• [Provided passage]:
# Private property/National Forest land



## utbowhntr (Sep 11, 2007)

I just wanted to voice my frustration regarding private parties either buying or leasing NFS land and not allowing public on there and posting there No trespassing signs everywhere. I was up at Whitney reservoir this past weekend and some outfit called "Two Bears" keeps taking more and more land up there. they are now posting their signs on the south side as well as on the North side of the main road into Whitney. There signs say No fishing, hunting camping and No Trespassing. It really ticks me off that they can do this. It is supposed to be National Forest land for everyone to enjoy. I used to bowhunt and camp there, but now I can't thanks to Two Bears. What can we do as public citizens to stop this!!! It is just plain OUTRAGEOUS and Ridiculous!!! Anyone else here feel the same way as me?


----------



## orvis1 (Sep 7, 2007)

It has always bugged me as well, I am not sure this is allowed. This is public land why can a private individual restrict the usage of it...

• [Check your understanding]:
1) Rewrite the forum thread on National Forest land from "# Private property/National" to "(Sep 7, 2007)", putting "Red Canyon" in place of "Two Bears".
2) Write the next part of the forum thread on National Forest land, picking up after its last sentence.
The material below has no connection to the forum thread.

• [Available data]:
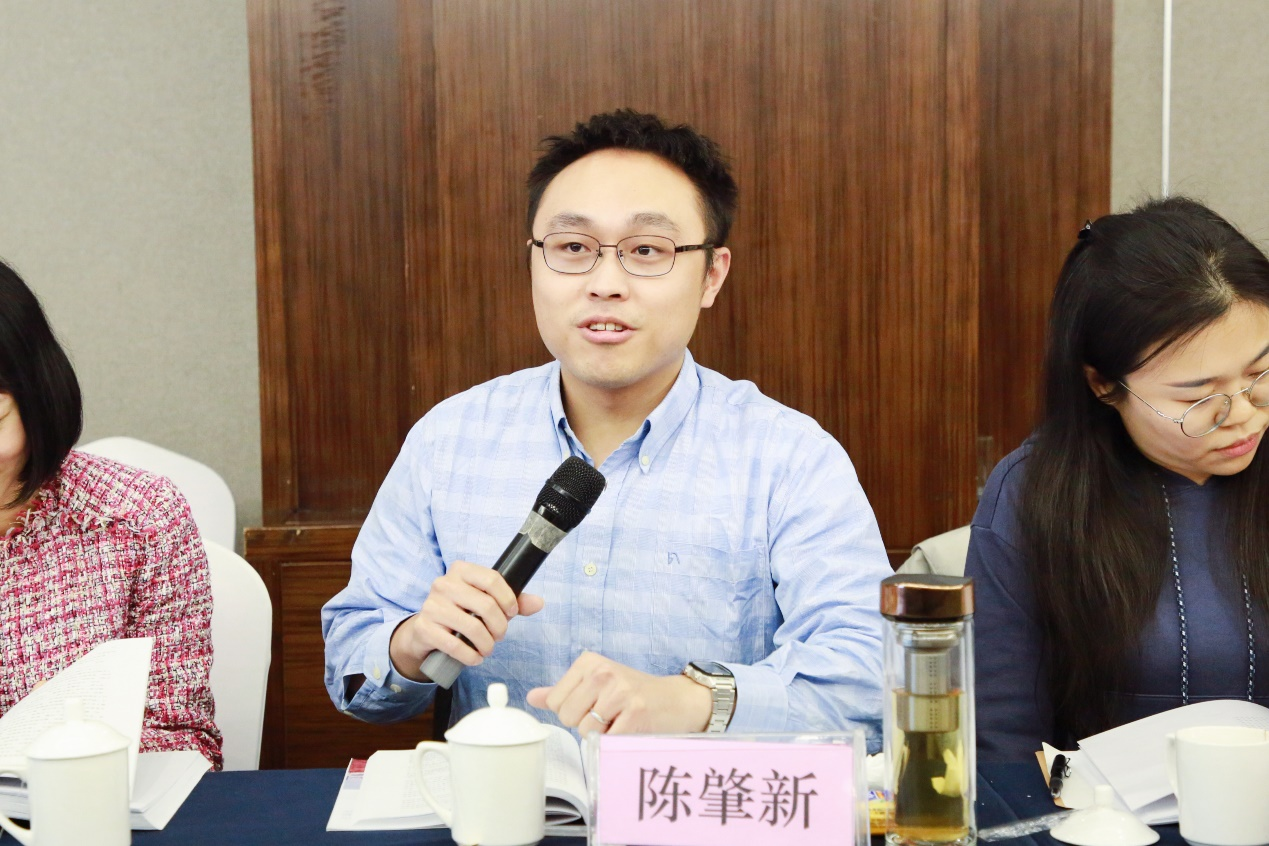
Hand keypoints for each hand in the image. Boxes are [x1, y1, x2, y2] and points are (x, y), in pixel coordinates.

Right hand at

• [Results of the tasks]:
1)
# Private property/National Forest land



## utbowhntr (Sep 11, 2007)

I just wanted to voice my frustration regarding private parties either buying or leasing NFS land and not allowing public on there and posting there No trespassing signs everywhere. I was up at Whitney reservoir this past weekend and some outfit called "Red Canyon" keeps taking more and more land up there. they are now posting their signs on the south side as well as on the North side of the main road into Whitney. There signs say No fishing, hunting camping and No Trespassing. It really ticks me off that they can do this. It is supposed to be National Forest land for everyone to enjoy. I used to bowhunt and camp there, but now I can't thanks to Red Canyon. What can we do as public citizens to stop this!!! It is just plain OUTRAGEOUS and Ridiculous!!! Anyone else here feel the same way as me?


----------



## orvis1 (Sep 7, 2007)

2)
----------



## Guns and Flies (Nov 7, 2007)

This bothers me as well. Up by Woodruff reservior, a CWMU was given permission to include BLM land into their CWMU, in exchange for allowing public onto some other private sections. The BLM sections that were included into the CWMU are beautiful sections with lots of deer habitat, the sections they gave back to allow the public on, sagebrush. How do they get away with this; because the public lets it happen?

Also on maps I've seen, CWMU's are including the green national forest sections into their CWMU's? 

If a guy accidently hunts private because "hunters are responsible for knowing where they are hunting", he gets BBQ'ed, but if a land owner "accidently" puts up some no tresspassing signs or something shady like that, is there any punishment? It seems like land owners are allowed to do lot of shady things to make things look private, and there is so much confusion around access that benefits private land, it is quite irritating.


----------



## Huge29 (Sep 17, 2007)

Wow! I guess I had heard of CWMU's including some public land, but is that the case with two bears? if so, I don't believe they would be able to restrict any activity other than hunting, correct? If not, I think we have quite an issue on our hands here!! :evil:


----------



## utbowhntr (Sep 11, 2007)

That is what the signs they put out at Whitney say. No Trespassing and then below it it says no hunting, no fishing, no camping. My dad made the statement that at least they didn't put no goldpanning (he likes to do that) so i guess he will be in there doing that. But I agree, I think there is a huge issue here!


----------



## Guns and Flies (Nov 7, 2007)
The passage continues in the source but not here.